Energy Department officials could not immediately detail the possible impacts to the planned repository from a 22 percent cut in the bill that was made public Monday.

The project's director, Ward Sproat, said last week that deep cuts could cause DOE to rethink its once inviolate goal of filing a repository license application by the end of next June, which would be a big step forward for the often troubled effort.

While President Bush budgeted Yucca for $494.5 million in fiscal 2008, lawmakers allocated no more than $386.5 million in a year-end wrapup bill that would keep the government funded through next September, according to the office of Sen. Harry Reid, D-Nev.

Sproat said last week a $100 million reduction "would be very serious," but he could not detail what the outcome could be.

The spending bill, which was scheduled for vote Monday night in the House and later this week in the Senate, marked the 13th consecutive year that Congress has reduced a president's budget for the Yucca project.

In that period, repository spending has been reduced a combined $1.3 billion. DOE officials have blamed underfunding for missed deadlines and near-constant scrambling to set new priorities for segments of the complex science and transportation program.

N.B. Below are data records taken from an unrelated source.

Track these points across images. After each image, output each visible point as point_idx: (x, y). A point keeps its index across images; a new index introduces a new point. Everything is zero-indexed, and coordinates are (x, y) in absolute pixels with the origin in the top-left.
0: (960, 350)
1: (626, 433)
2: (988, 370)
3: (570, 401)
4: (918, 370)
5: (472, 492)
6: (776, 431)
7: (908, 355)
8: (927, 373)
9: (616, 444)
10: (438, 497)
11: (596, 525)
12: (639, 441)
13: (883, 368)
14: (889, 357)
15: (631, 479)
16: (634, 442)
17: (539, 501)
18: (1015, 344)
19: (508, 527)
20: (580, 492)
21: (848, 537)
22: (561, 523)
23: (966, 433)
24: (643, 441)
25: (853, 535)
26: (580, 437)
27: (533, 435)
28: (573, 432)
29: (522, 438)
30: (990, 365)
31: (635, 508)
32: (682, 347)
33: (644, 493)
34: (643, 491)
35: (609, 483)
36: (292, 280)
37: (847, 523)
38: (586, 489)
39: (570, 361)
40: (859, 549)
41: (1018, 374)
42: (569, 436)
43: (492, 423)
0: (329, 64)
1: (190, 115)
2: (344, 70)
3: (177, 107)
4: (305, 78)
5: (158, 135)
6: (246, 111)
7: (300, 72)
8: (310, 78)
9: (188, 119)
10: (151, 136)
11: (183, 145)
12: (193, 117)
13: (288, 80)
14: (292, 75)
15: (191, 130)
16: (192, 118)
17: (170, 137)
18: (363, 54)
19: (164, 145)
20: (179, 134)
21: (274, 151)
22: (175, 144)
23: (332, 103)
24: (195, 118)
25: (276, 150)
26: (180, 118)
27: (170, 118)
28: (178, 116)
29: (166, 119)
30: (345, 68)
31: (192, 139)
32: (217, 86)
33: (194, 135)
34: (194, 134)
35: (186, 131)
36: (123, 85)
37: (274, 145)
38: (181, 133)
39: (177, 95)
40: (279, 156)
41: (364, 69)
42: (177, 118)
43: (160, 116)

On the other hand, critics of Yucca Mountain on Monday cheered the latest whacking, including Reid, who has used his influence to slow the project and did so again this year.

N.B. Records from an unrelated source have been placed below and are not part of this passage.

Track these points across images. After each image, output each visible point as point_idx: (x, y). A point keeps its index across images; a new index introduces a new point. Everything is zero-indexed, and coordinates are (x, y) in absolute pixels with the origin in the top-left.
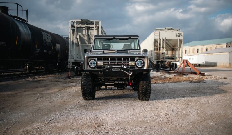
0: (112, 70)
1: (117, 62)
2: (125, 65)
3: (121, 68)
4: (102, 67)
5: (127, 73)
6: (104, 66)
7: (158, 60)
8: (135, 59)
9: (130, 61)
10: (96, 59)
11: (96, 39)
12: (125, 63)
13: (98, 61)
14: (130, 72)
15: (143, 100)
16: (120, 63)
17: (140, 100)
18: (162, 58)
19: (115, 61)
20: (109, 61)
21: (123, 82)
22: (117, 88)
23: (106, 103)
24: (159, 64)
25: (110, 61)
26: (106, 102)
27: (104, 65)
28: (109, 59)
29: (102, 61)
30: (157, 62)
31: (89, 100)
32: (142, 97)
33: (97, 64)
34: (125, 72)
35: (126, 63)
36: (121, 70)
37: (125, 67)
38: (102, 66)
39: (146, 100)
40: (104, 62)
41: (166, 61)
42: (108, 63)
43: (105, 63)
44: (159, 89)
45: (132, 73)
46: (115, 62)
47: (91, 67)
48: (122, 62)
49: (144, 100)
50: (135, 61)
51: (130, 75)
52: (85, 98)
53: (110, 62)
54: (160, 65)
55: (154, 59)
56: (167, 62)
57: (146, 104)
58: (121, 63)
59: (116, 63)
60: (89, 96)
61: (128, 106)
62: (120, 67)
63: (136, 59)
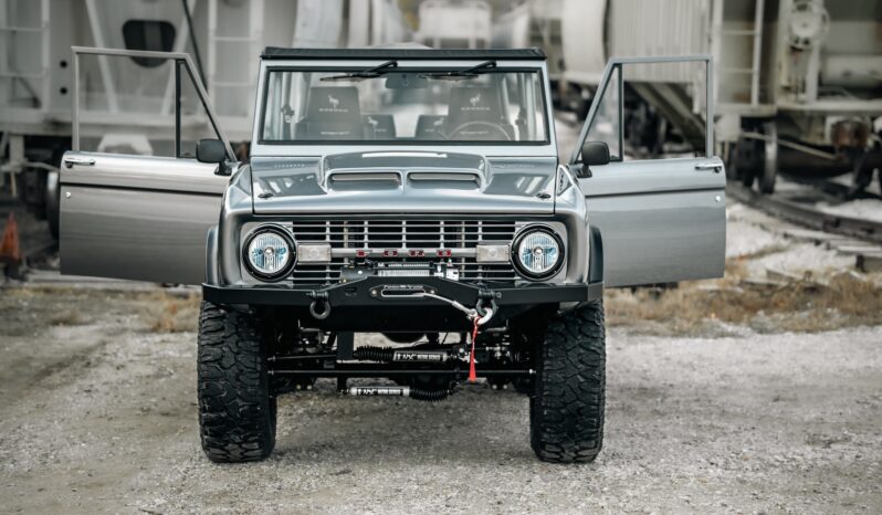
0: (378, 291)
1: (408, 245)
2: (455, 259)
3: (430, 283)
4: (324, 275)
5: (466, 310)
6: (332, 267)
7: (755, 108)
8: (513, 229)
9: (484, 237)
10: (288, 226)
11: (272, 75)
12: (454, 250)
13: (298, 237)
14: (483, 306)
15: (559, 461)
16: (427, 251)
17: (542, 459)
18: (787, 89)
19: (400, 237)
20: (362, 237)
21: (445, 357)
22: (406, 391)
23: (342, 477)
24: (761, 145)
25: (370, 237)
26: (343, 472)
27: (334, 260)
28: (362, 229)
29: (323, 237)
30: (748, 123)
31: (244, 459)
32: (557, 445)
33: (292, 258)
34: (456, 304)
35: (462, 251)
36: (432, 294)
37: (452, 275)
38: (324, 267)
39: (578, 460)
40: (333, 245)
41: (823, 116)
42: (353, 250)
43: (337, 251)
44: (698, 378)
45: (489, 314)
46: (400, 245)
47: (257, 275)
48: (438, 245)
49: (566, 463)
50: (510, 237)
51: (482, 321)
52: (222, 448)
53: (370, 245)
54: (771, 151)
55: (722, 98)
56: (837, 127)
57: (574, 484)
58: (433, 251)
59: (404, 250)
60: (245, 440)
61: (469, 496)
62: (426, 274)
63: (520, 226)
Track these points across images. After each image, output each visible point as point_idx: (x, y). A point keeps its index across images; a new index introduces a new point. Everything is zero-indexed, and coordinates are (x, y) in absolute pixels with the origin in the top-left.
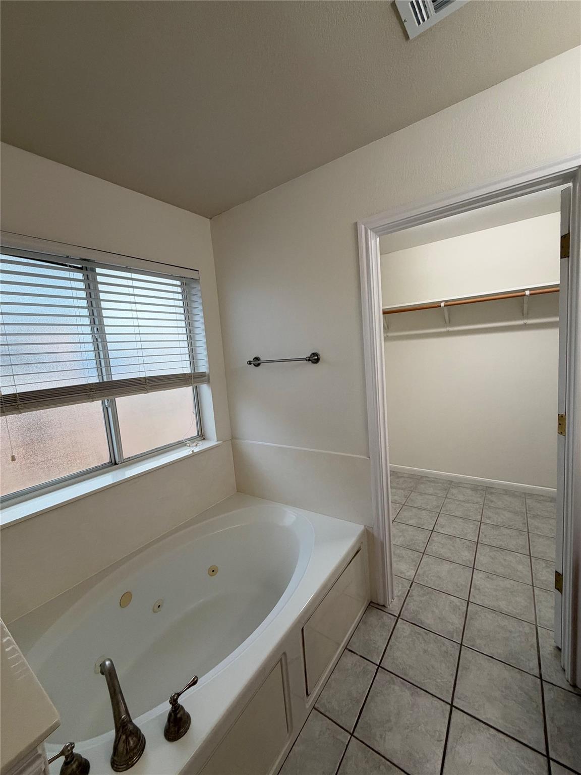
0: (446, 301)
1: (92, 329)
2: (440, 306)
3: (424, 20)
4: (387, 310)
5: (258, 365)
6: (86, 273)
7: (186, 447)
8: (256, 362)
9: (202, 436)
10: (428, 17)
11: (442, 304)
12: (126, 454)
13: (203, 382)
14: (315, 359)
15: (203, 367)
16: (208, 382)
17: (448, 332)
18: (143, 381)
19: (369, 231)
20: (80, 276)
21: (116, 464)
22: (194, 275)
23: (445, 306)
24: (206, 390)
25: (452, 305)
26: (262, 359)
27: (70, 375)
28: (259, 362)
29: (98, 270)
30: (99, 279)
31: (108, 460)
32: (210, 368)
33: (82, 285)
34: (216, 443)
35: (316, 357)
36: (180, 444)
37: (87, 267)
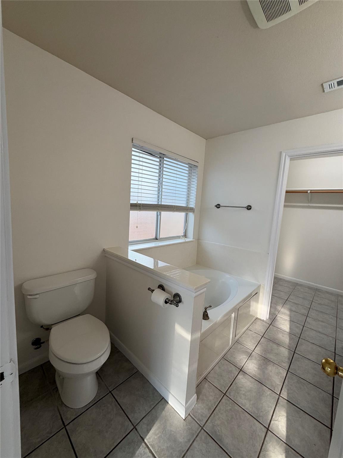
0: (311, 190)
1: (159, 182)
2: (307, 192)
3: (332, 88)
4: (288, 191)
5: (219, 207)
6: (161, 159)
7: (180, 239)
8: (218, 206)
9: (185, 236)
10: (334, 87)
11: (309, 192)
12: (162, 236)
13: (190, 212)
14: (249, 208)
15: (192, 205)
16: (194, 212)
17: (309, 206)
18: (174, 207)
19: (287, 156)
20: (158, 160)
21: (157, 239)
22: (196, 164)
23: (310, 192)
24: (191, 216)
25: (313, 192)
26: (221, 205)
27: (149, 199)
28: (220, 206)
29: (165, 159)
30: (165, 162)
31: (154, 237)
32: (195, 206)
33: (158, 164)
34: (192, 240)
35: (250, 207)
36: (178, 237)
37: (162, 157)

"I am proud that I was successful in cutting from Yucca's budget," Reid said in a statement. "It is clear that the Yucca Mountain Project is a dying beast, and I hope that this cut in funding will help drive the final nail into its coffin."

"This is another battle we have won, but we still have a war to fight toward killing it once and for all," said Rep. Jon Porter, R-Nev.

"The White House is in a mad rush to move forward on the license for Yucca Mountain by next summer, regardless of the danger, and I hope this cut will slow their reckless drive," said Rep. Shelley Berkley, D-Nev.

DOE officials say a 7,000-page licensing package it plans to submit to the Nuclear Regulatory Commission should show the repository could be operated safely.

Fights over funding only serve to delay safety reviews of the Yucca project, said Martez Norris, executive director of the Nuclear Waste Strategy Coalition.

In the meantime, electricity ratepayers continue to pay $750 million annually into a special repository construction fund that has not been fully tapped.

"We are disappointed this program is not being protected," said Norris, whose group consists of power company executives and utility officials in states where nuclear waste is stored at present. "Members of Congress whose ratepayers are paying into the fund are not protecting their states. That waste is going to stay stranded in their states."